L’implantation par la société Emme d’une raffinerie de nickel et cobalt destinés à la fabrication de batteries de voitures électriques, sur un site classé Seveso seuil haut et en zone inondable, soulève de vives interrogations.
Le projet de raffinerie de nickel et cobalt porté par la société Emme, sur les communes de Parempuyre et Blanquefort, en bordure de la Garonne, continue de susciter débats et réserves. Ce mardi 30 septembre, l’avenir du site de la zone industrialo-portuaire de Grattequina s’est invité dans les débats du conseil municipal de Bordeaux, où une délibération reprend mot pour mot celle votée par la métropole quelques jours plus tôt.
Réunis le vendredi 26 septembre, les élus de Bordeaux Métropole avaient rendu un avis encadré par 23 conditions strictes, dans le cadre de la demande d’autorisation environnementale examinée par l’État. En effet, l’implantation sur un site classé Seveso seuil haut, en zone inondable, de cette méga-usine au cœur d’un parc de 6000 hectares – avec pour objectif de convertir du nickel et du cobalt destinés à la fabrication de batteries de voitures électriques – soulève de vives interrogations.
Dans l’avis rendu par la métropole et la municipalité de Bordeaux, on retrouve notamment la demande d’une expertise indépendante sur les scénarios d’inondation, la mise en place d’une station d’épuration adaptée aux rejets chimiques, la communication des mesures de prévention en cas de fuite ou rupture de canalisation et le recours pérenne au transport fluvial afin de limiter le trafic routier. Pour sa part, Emme prévoit une plateforme de remblais permettant d’élever le terrain de 3,5 à 5,5 mètres, avec une marge de sécurité supplémentaire.
«Le projet Emme est indéfendable»
Du côté de l’opposition, Aziz Skalli (Renouveau Bordeaux) avance que «reprendre la main sur des processus clés de production est une nécessité» et considère «le projet Emme comme essentiel», avant d’en profiter pour tacler la majorité. «Toutes les exigences et les précautions qui sont prises soulèvent une difficulté : à force de vouloir tenir ensemble des positions divergentes, le message politique se brouille. Soyons honnêtes : une grande partie des élus ici, et notamment de votre sensibilité politique, préféreraient sûrement rendre un avis défavorable à ce projet», a-t-il lancé, en s’adressant à Pierre Hurmic, le maire de Bordeaux.

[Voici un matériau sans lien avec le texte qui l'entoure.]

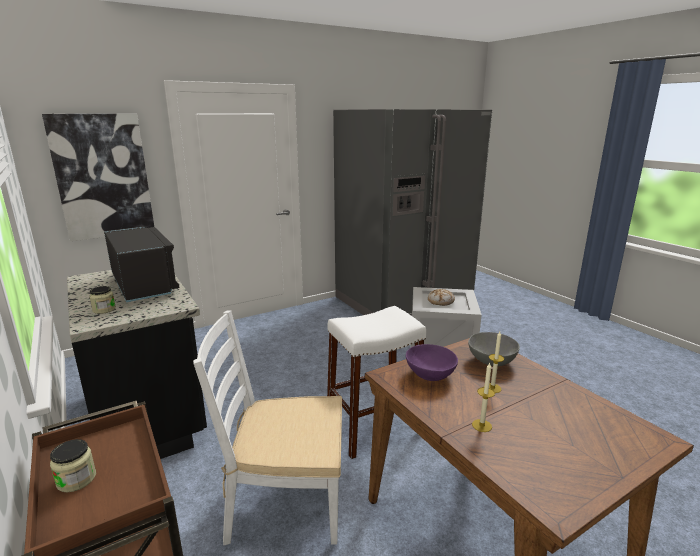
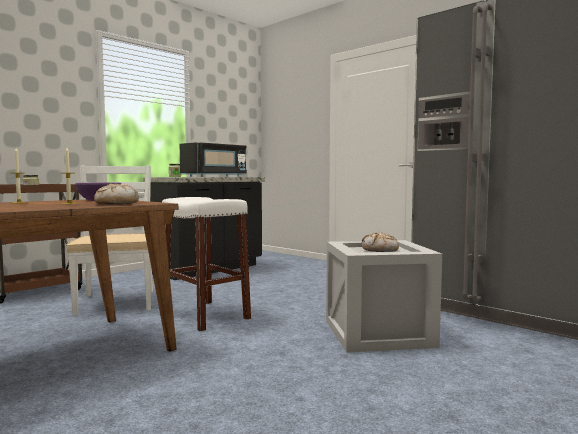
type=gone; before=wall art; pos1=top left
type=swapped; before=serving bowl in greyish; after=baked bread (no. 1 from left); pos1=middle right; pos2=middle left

«Le projet EMME est indéfendable», a déclaré de son côté Philippe Poutou (Rouge Bordeaux anticapitaliste). Dans la majorité même, certains sont contre le projet. Sylvie Justome, adjointe au maire chargée de la sécurité sanitaire et de la santé, a voté contre la délibération et souhaite «que jamais le nom du maire ne soit associé dans le futur à un “méga Seveso” causé par une giga-usine Emme».
«Projet d’intérêt national majeur»
La décision de François Bayrou, de classer la raffinerie comme «projet d’intérêt national majeur» le 5 septembre par décret, transférant ainsi le pouvoir décisionnel au préfet, a jeté de l’huile sur le feu. Certains élus y voient un passage en force, réduisant la portée des avis municipaux et métropolitains. «Les communes concernées n’ont plus aucun pouvoir décisionnaire sur le projet», a rappelé Claudine Bichet, adjointe au maire de Bordeaux, lors du conseil municipal.
Présenté comme un maillon stratégique pour la filière européenne des batteries électriques, le projet promet 500 emplois, dont 200 directs sur site. Il s’inscrit dans une logique de relocalisation industrielle et de valorisation du recyclage des métaux stratégiques. Un chantier estimé à plus de 500 millions d’euros, qui avait été mis en avant par Emmanuel Macron lors du sommet Choose France, en mai 2024.